* [ASSIGNMENT]:
All the lines below should appear again unchanged, though their pictures should not.

* [THE RECORDS]:
+++++

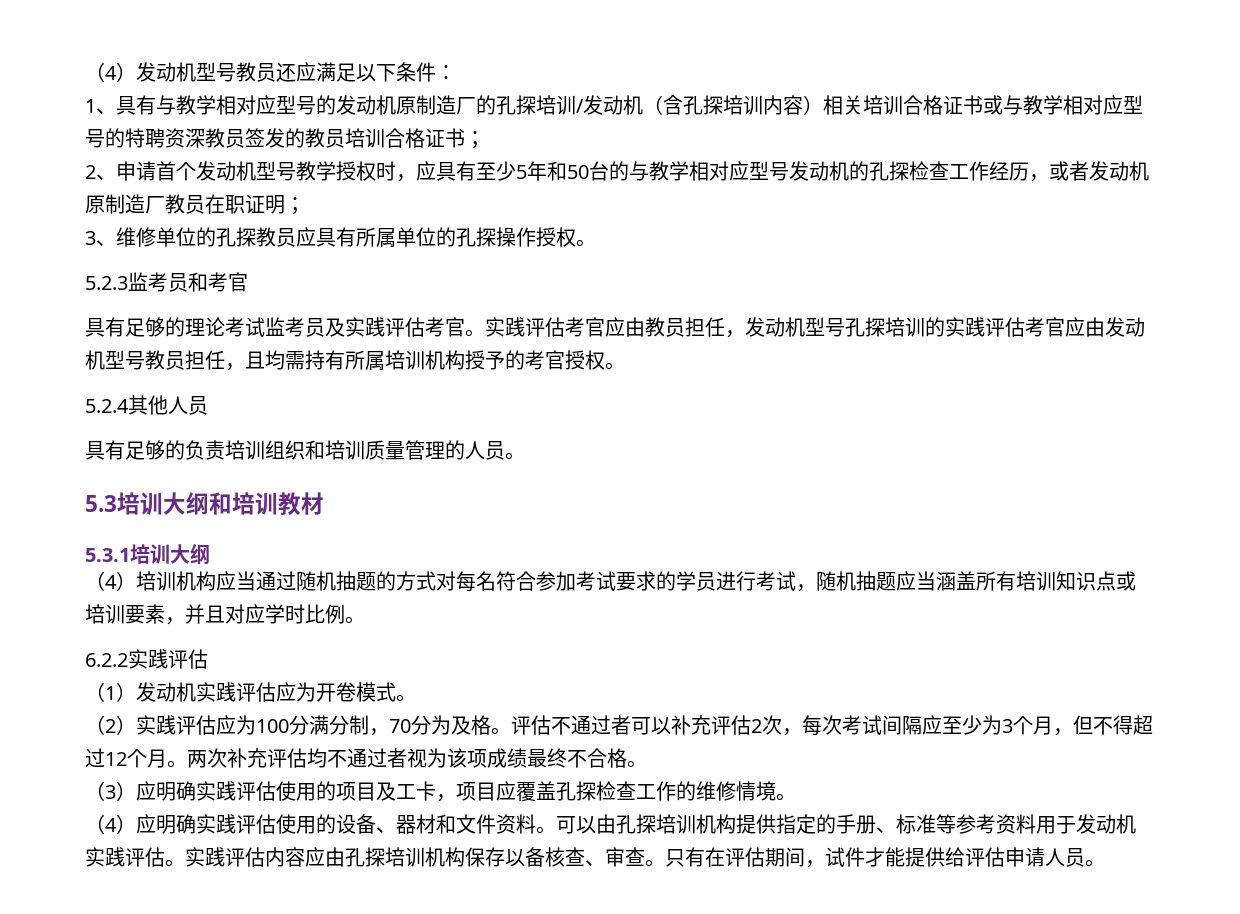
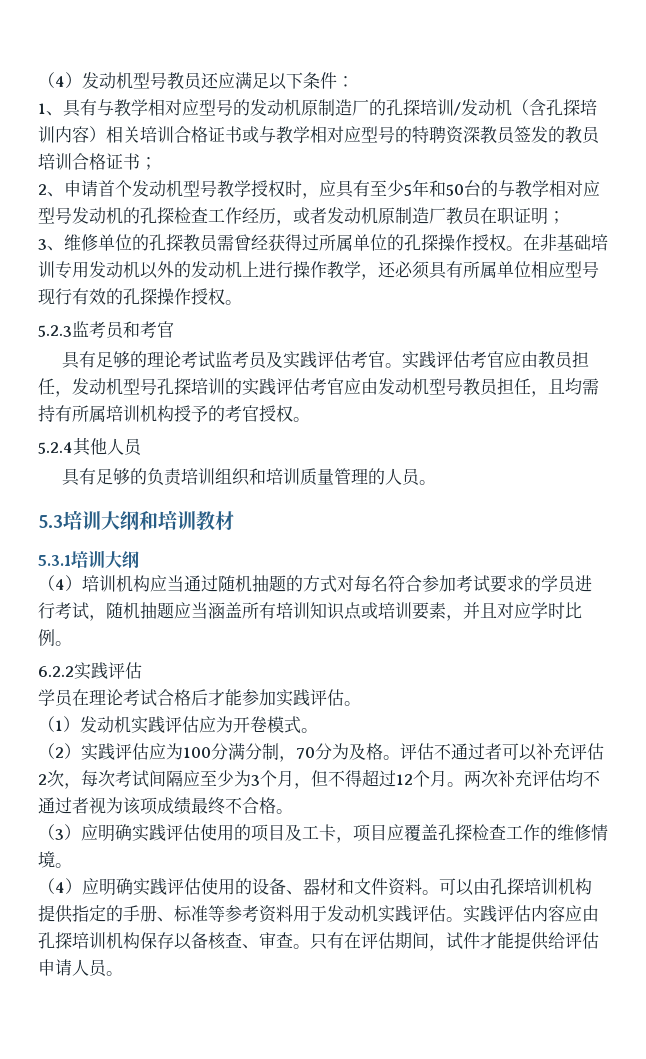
[296,227,436,248] 应具有所属单位 -> [217,234,608,251] [38,261,599,280] [38,288,106,305] 需曾经获得过所属单位的孔探操作授权。在非基础培训专用发动机以外的发动机上进行操作教学，还必须具有所属单位相应型号现行有效
(208, 659) none -> [38,689,361,707] // 学员在理论考试合格后才能参加实践评估。

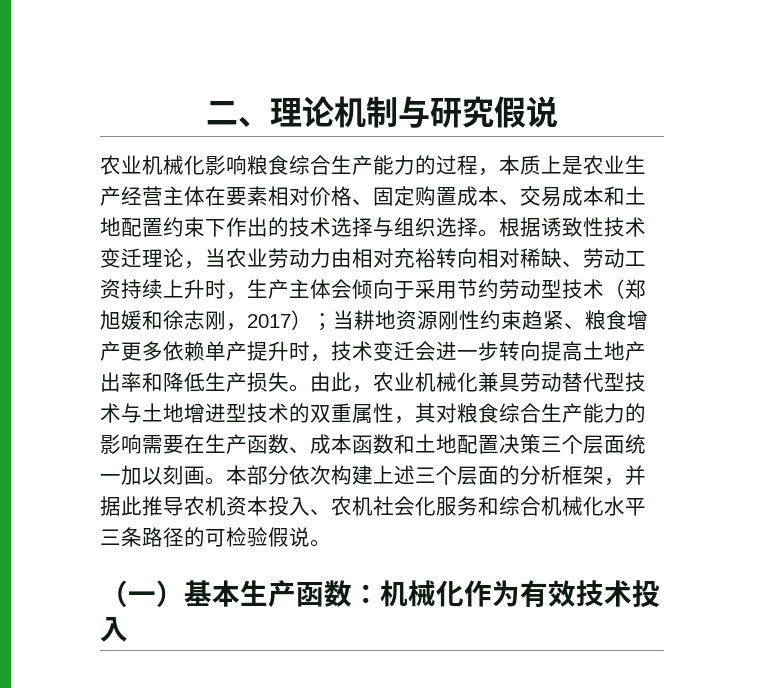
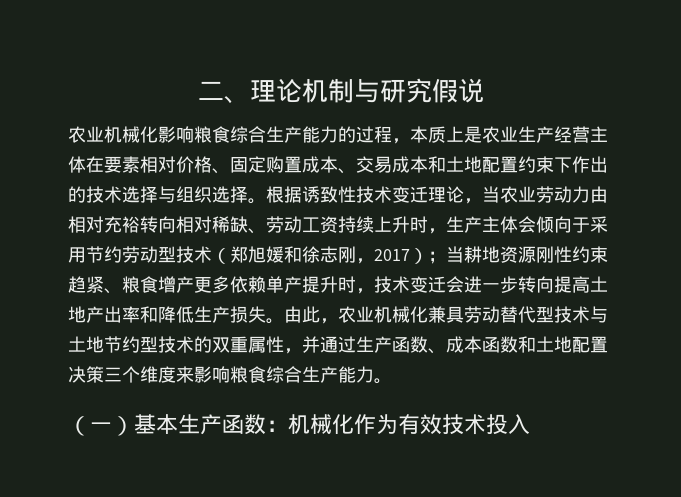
[184,403,226,423] 增进 -> [104,336,140,353] 节约
[415,403,646,423] [100,434,205,454] 其对粮食综合生产能力的影响需要在 -> [302,336,356,353] 并通过
[583,434,646,454] [100,465,646,486] [100,496,646,516] [100,527,310,547] 层面统一加以刻画。本部分依次构建上述三个层面的分析框架，并据此推导农机资本投入、农机社会化服务和综合机械化水平三条路径的可检验假说 -> [140,366,374,383] 维度来影响粮食综合生产能力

+++++

* [TASK ANSWER]:
[296,227,436,248] 应具有所属单位 -> [217,234,608,251] [38,261,599,280] [38,288,106,305] 需曾经获得过所属单位的孔探操作授权。在非基础培训专用发动机以外的发动机上进行操作教学，还必须具有所属单位相应型号现行有效
(208, 659) none -> [38,689,361,707] // 学员在理论考试合格后才能参加实践评估。

[184,403,226,423] 增进 -> [104,336,140,353] 节约
[415,403,646,423] [100,434,205,454] 其对粮食综合生产能力的影响需要在 -> [302,336,356,353] 并通过
[583,434,646,454] [100,465,646,486] [100,496,646,516] [100,527,310,547] 层面统一加以刻画。本部分依次构建上述三个层面的分析框架，并据此推导农机资本投入、农机社会化服务和综合机械化水平三条路径的可检验假说 -> [140,366,374,383] 维度来影响粮食综合生产能力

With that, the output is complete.